Select Committee on Culture, Media and Sport Written Evidence

Memorandum submitted by PROMIS Counselling Centre

  In response to your question "could Call TV Quiz Shows become addictive," we would have to say a resounding yes. Engaging in the process is effectively a form of gambling, where the individual viewer risks the cost of the call (anything from 60p to £1 per minute) in order to win the jackpot (anything up to £100,000).

  Call TV quiz shows are not so much about getting the right answer, but rather about being one of thousands with the right answer who may or may not win.

  Therefore it is largely chance, not personal merit, which is rewarded.
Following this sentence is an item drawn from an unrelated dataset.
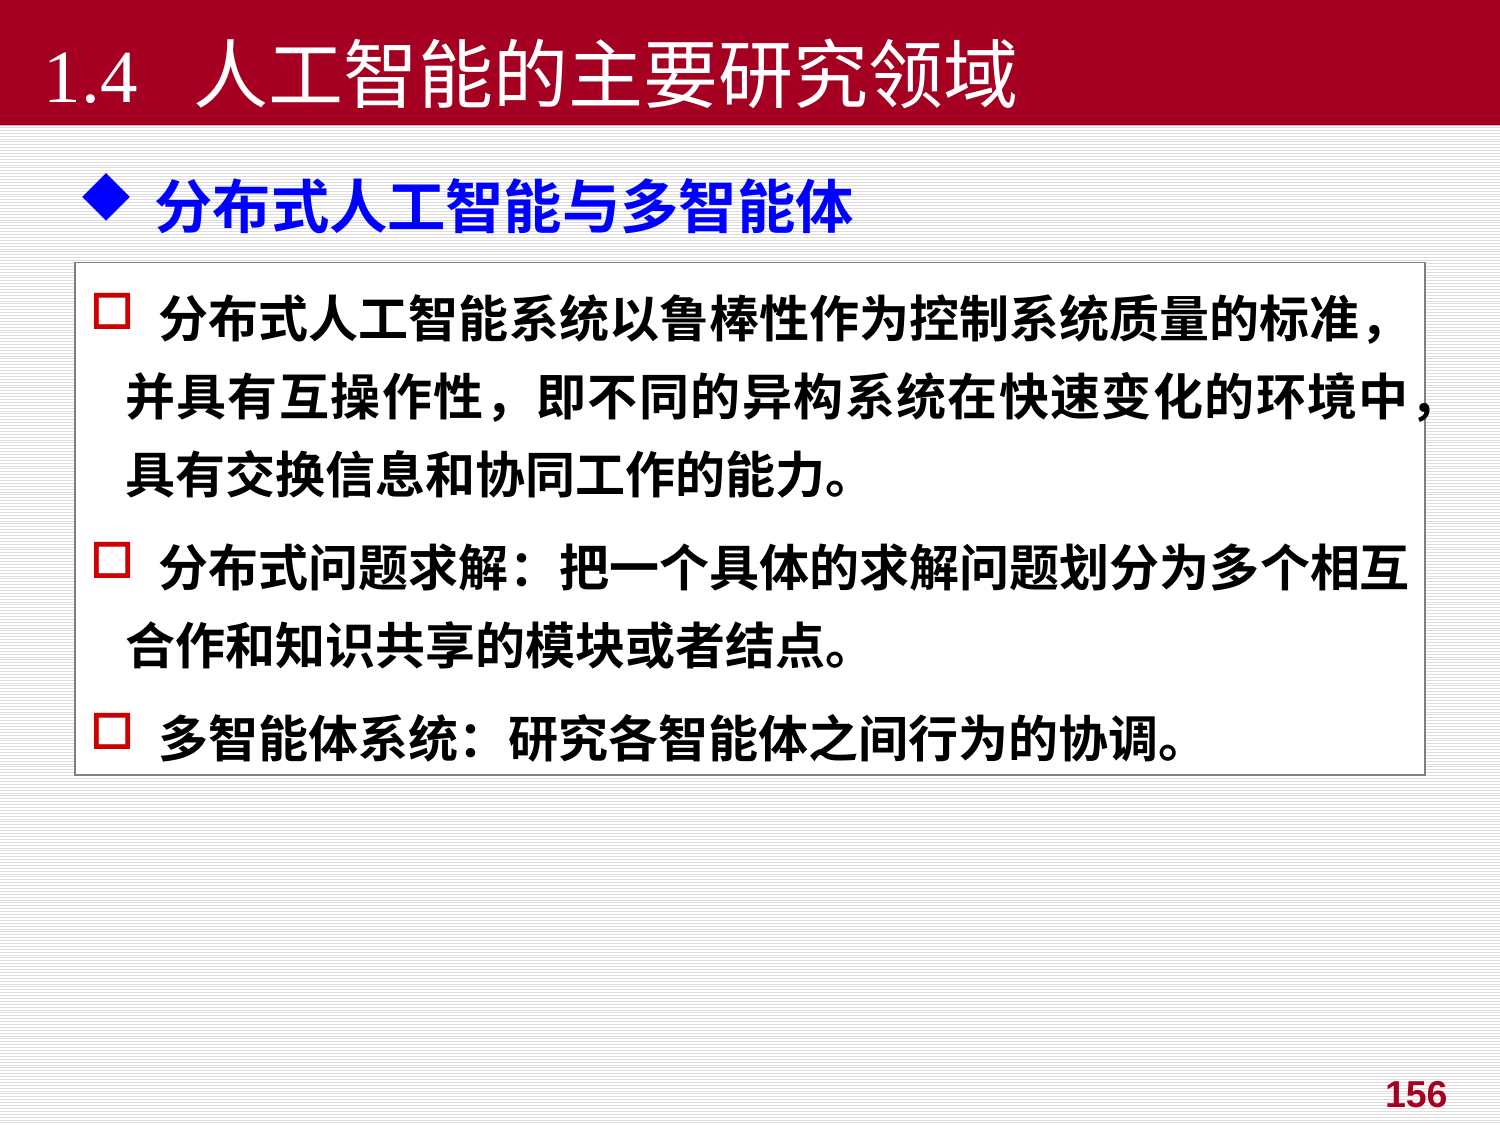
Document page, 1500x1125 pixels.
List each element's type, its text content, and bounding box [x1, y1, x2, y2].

slide_number 156 [1137, 1062, 1463, 1122]
list 分布式人工智能与多智能体 [62, 162, 1481, 1049]
title 1.4 人工智能的主要研究领域 [0, 0, 1500, 126]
A viewer may repeat this process over and over again for the "flutter" which it provides, and the programme colludes with their fantasy that their feelings and circumstances could be radically transformed in the "instant fix" of a win.

  Invariably, gambling addicts are people who are not facing up to life on life's terms, which often includes the failure to earn a living or to embrace financial responsibility. Television companies appear to be exploiting this vulnerability in order to augment their own profits.

  We frequently treat gambling addicts at Promis, for whom the fantasy of personal transformation—as the result of a large cash win—is particularly tenacious. However, Call TV quiz shows are still a relatively new phenomenon, and have not yet been identified as a serious problem, in the way that online gambling has been.